● **Exercise aim**
From the material below, return exactly the lines starting at the one that holds "book: present [193,246,266,278]" and ending at the one that holds "coffee cup: present". Pictures stay out of the answer.

● **Records supplied**
################
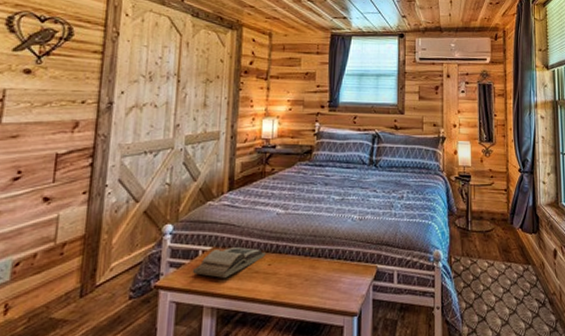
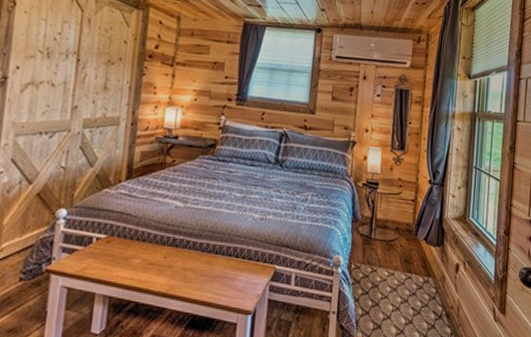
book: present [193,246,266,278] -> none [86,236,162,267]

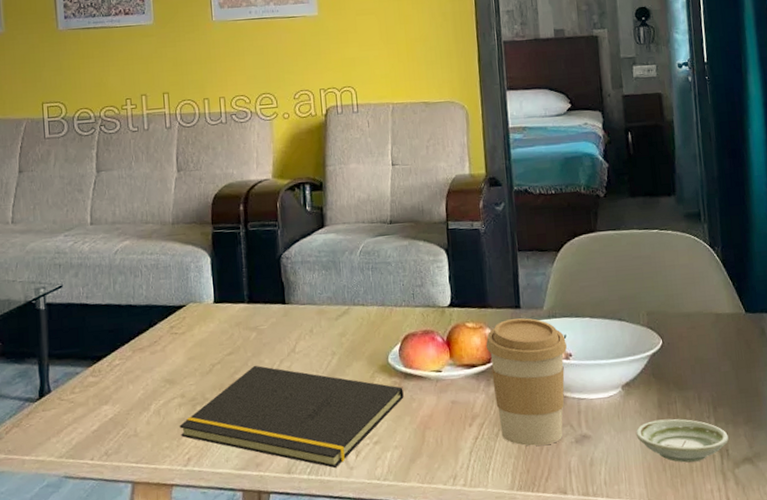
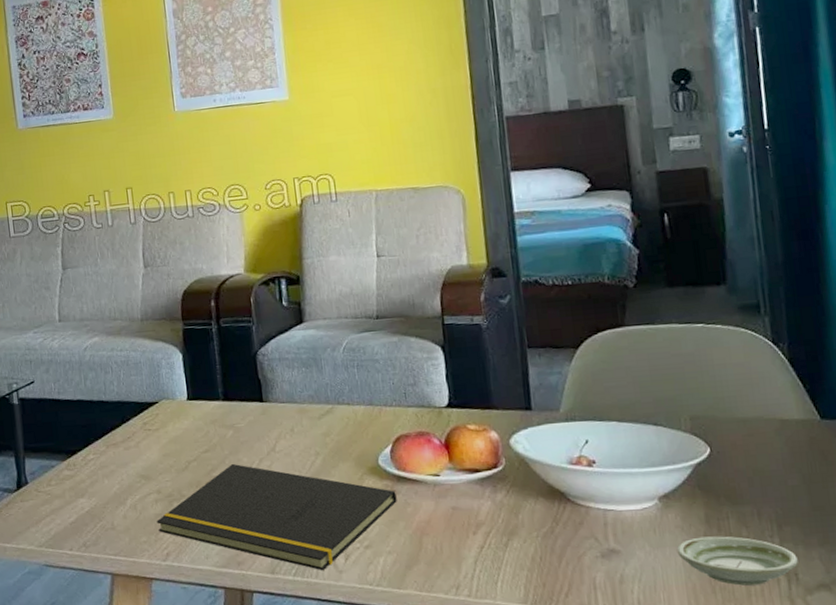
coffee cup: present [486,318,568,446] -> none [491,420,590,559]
################
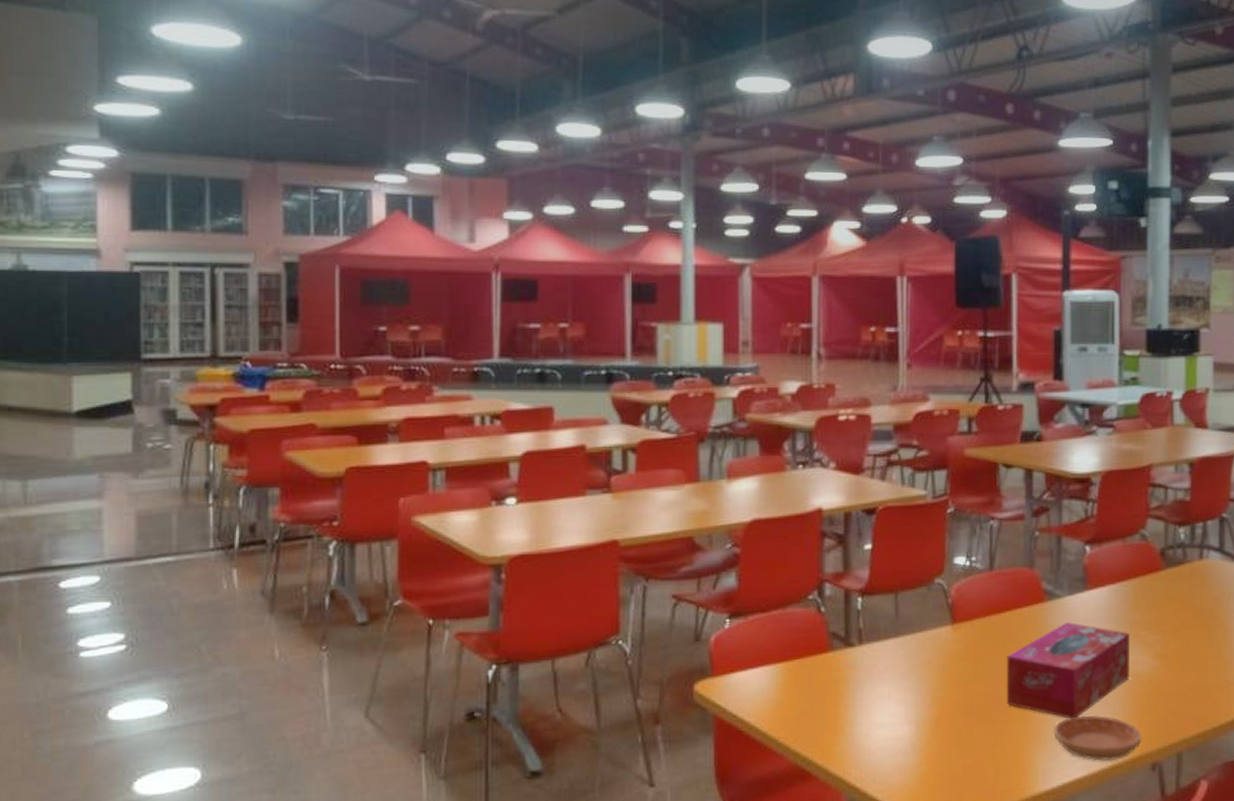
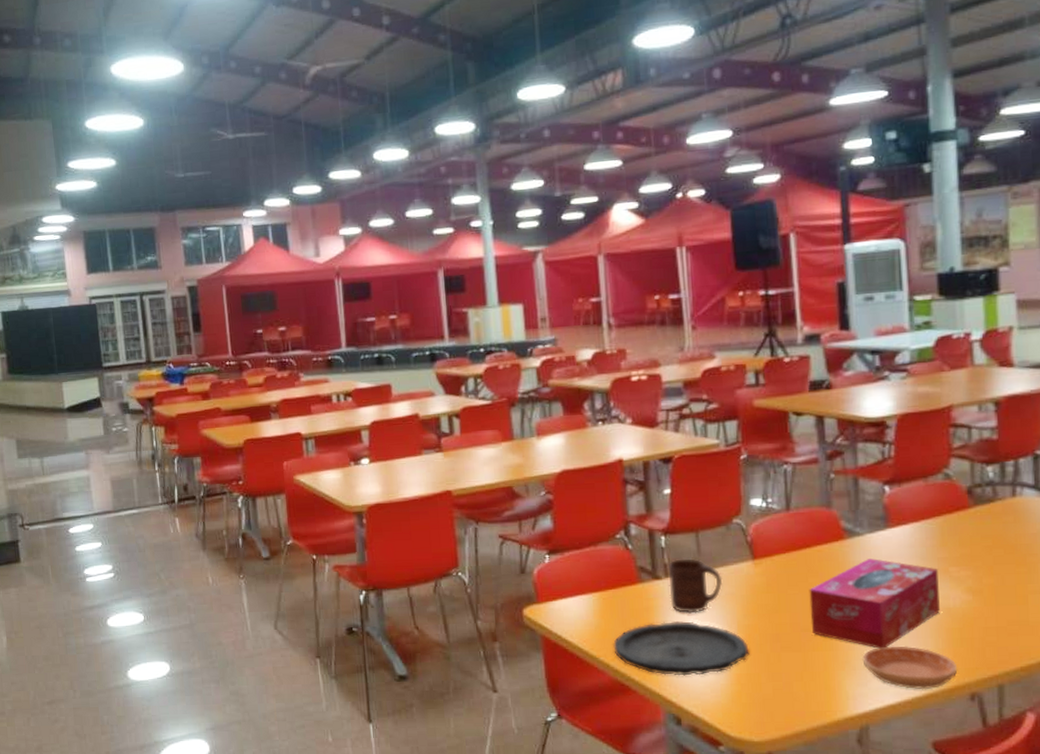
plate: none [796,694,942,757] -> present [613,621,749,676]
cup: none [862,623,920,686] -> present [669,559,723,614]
################
● **Exercise solution**
book: present [193,246,266,278] -> none [86,236,162,267]

coffee cup: present [486,318,568,446] -> none [491,420,590,559]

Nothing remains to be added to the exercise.